What kind of inventory should we take as a denomination? We have been, so to speak, run over by a few things: loss of members, worship wars, diminished resources, battles over ordination entitlements. All of these and more are showing up as symptoms. Should we be looking for something more? We seem to be headed for a time-out that someone else has chosen for us.
As Adrian’s internal pain increased, his voice changed. O’Conner says that it became frayed and then turned into a sob. We are becoming a little frayed, but have we as yet begun to sob?
Returning to my own book shelves I can imagine these authors, some of whom wrote at the cost of blood, saying, “Have you checked the depth in your spiritual tanks lately?” As graduates who toss their hats into the air, we have been pretty busy telling ourselves how smart we are. But as Christians, called to become bearers of the image of God and the word of divine truth, have we been busy celebrating when we should have tried more sobbing? Have we been trifling with our calling?

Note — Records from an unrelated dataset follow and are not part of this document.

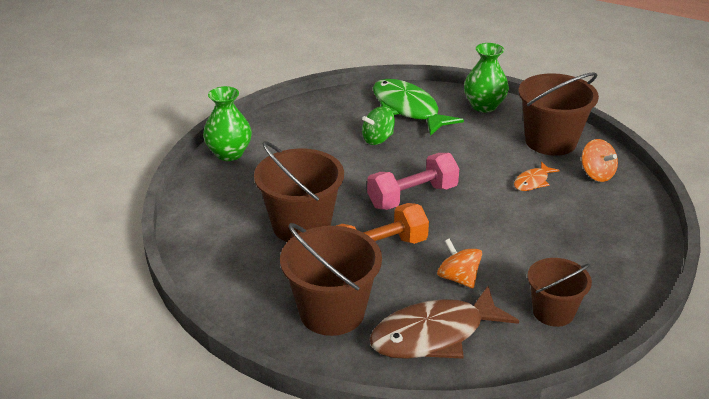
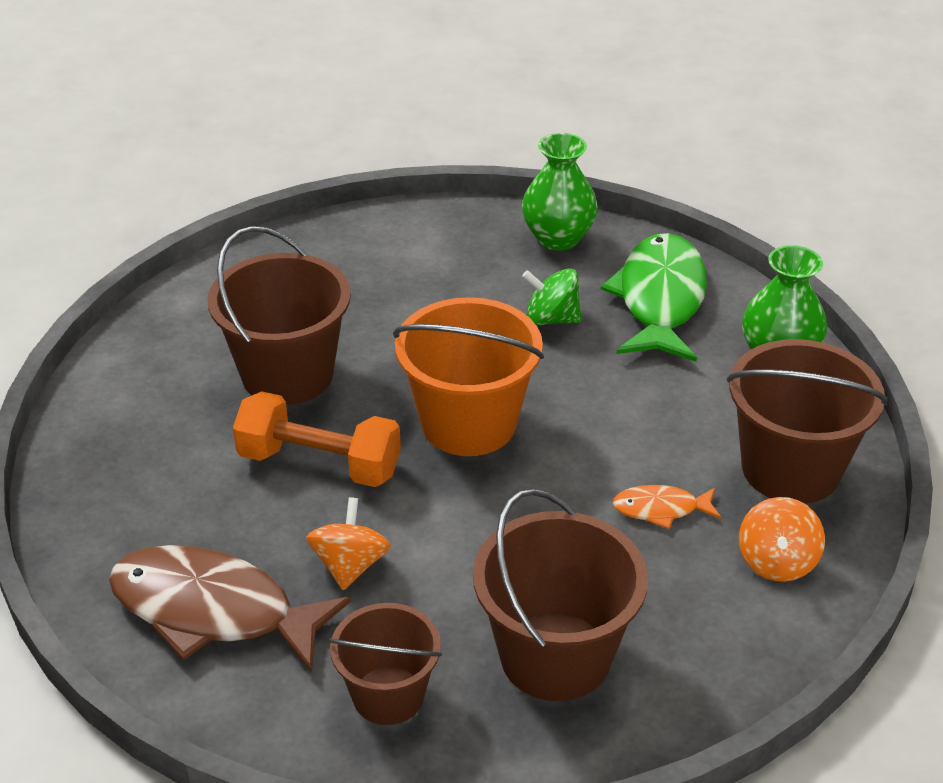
camera: 45 degrees right, 5 degrees up
green vase [203,86,252,161] -> green vase moved to [522,133,598,251]
brown bucket [280,223,382,336] -> brown bucket moved to [473,488,648,701]
pink dumbbell [367,153,459,210] -> orange bucket [393,297,544,456]

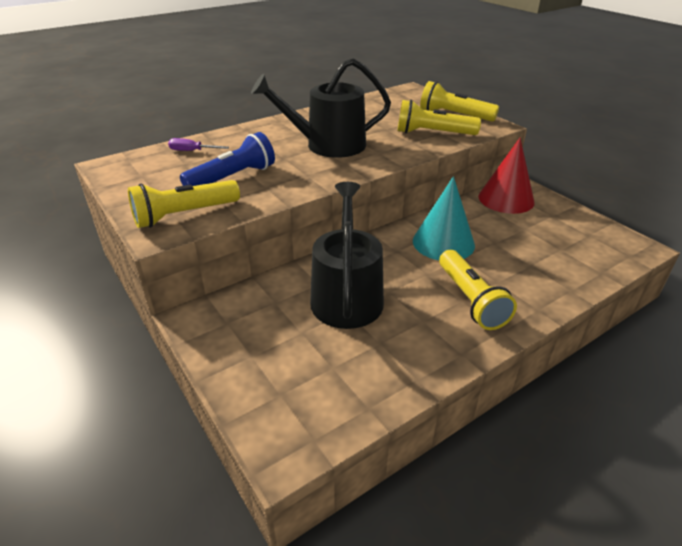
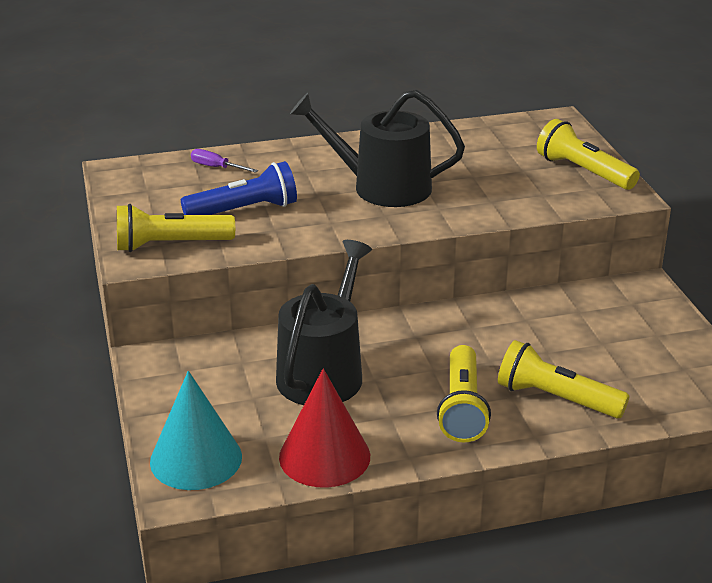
camera: 20 degrees right, 5 degrees down
yellow flashlight [397,100,481,135] -> yellow flashlight moved to [498,340,630,418]
turquoise cone [413,176,475,260] -> turquoise cone moved to [150,371,242,490]
red cone [478,138,535,214] -> red cone moved to [279,368,370,488]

It costs a good deal to undergo a surgery of the spirit. There is no co-payment. There is Christ’s full payment, but his payment, uniquely, leaves us much to bear. There is certainly no anesthesia, no morphine pump, no way of avoiding all the pain. Accountability has not been a welcome sight, and what its diagnosis reveals is that spiritual surgery cuts as deeply as it heals.

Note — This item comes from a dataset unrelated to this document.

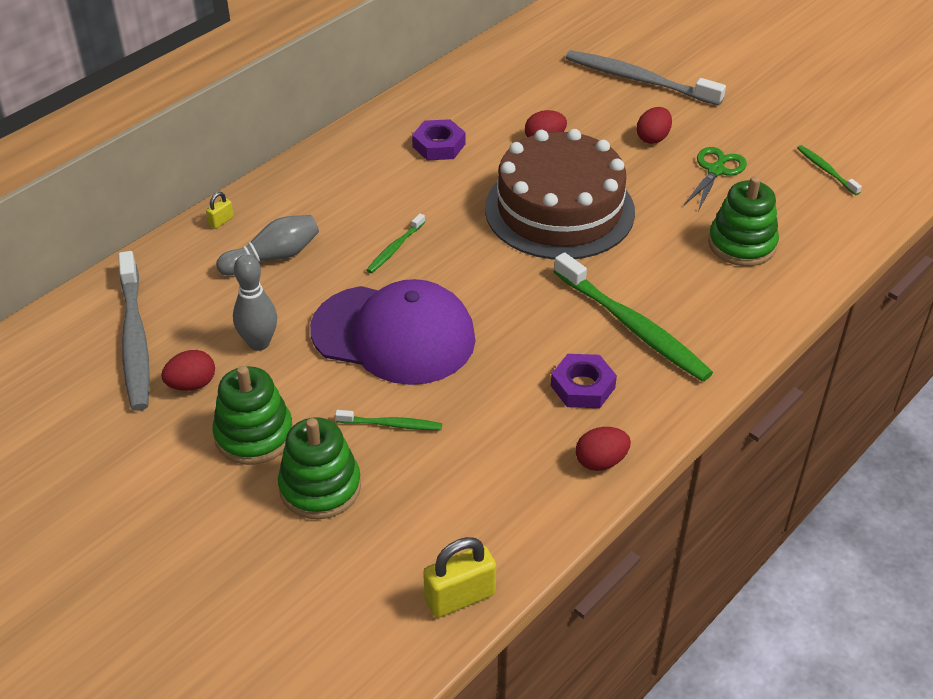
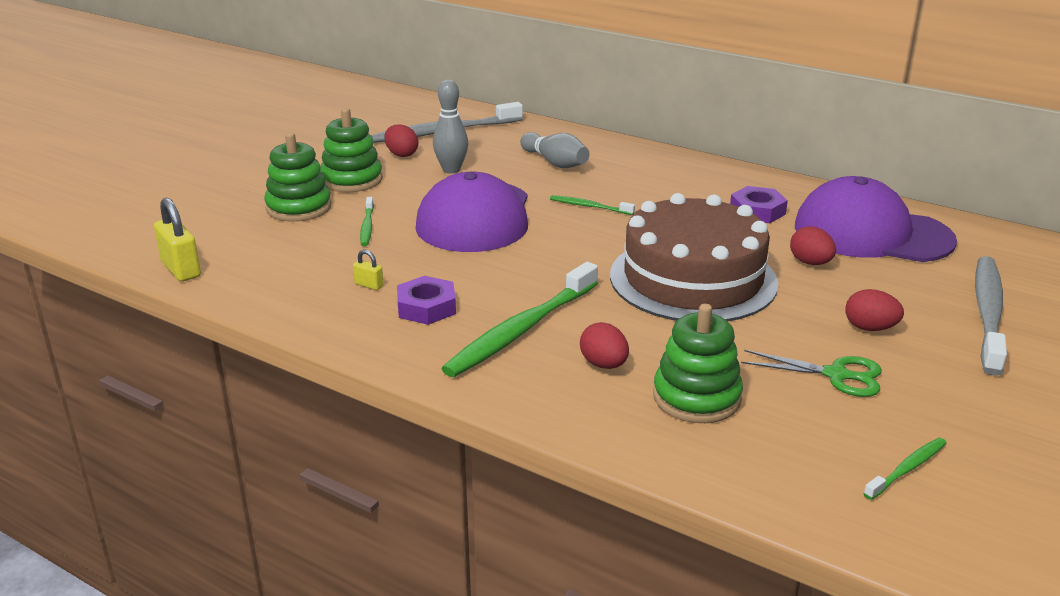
camera: 80 degrees right, 15 degrees down
yellow padlock [206,192,234,229] -> yellow padlock moved to [353,249,384,290]
red egg [576,427,631,471] -> red egg moved to [580,322,629,369]
none -> purple cap [795,176,957,262]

The Cross, spoken of in doctrines, sung about in hymns, becomes the bridge over which we walk into the castle keeps of each others’ hearts. It is no Trojan horse fitted out in surreptitious ways, to slip our current ideologies into another’s life. Is it not, rather, the place where we lay down our weapons, and realize that the roughly hewed planks on which we walk once bore the marks of someone’s familiar hands riveted tightly into place?
There had been two repairs required, my surgeon said, both somewhat hidden earlier from sight. Are there such places remaining inside us as a church: one that reveals a greater need to know what Christ has done, and one that opens up new ways to understand each other? To press the image, the Cross becomes, by the Spirit’s holy work, the scalpel which relieves us from the hardened tissues which have too often choked our love.
Is it possible to sense that I can catch my mystic writers beginning to smile? You are about to recover, they imply. You can cross this bridge any time now.
Posted May 5, 2004
Richard A. Ray is a minister living in Bristol, Tenn.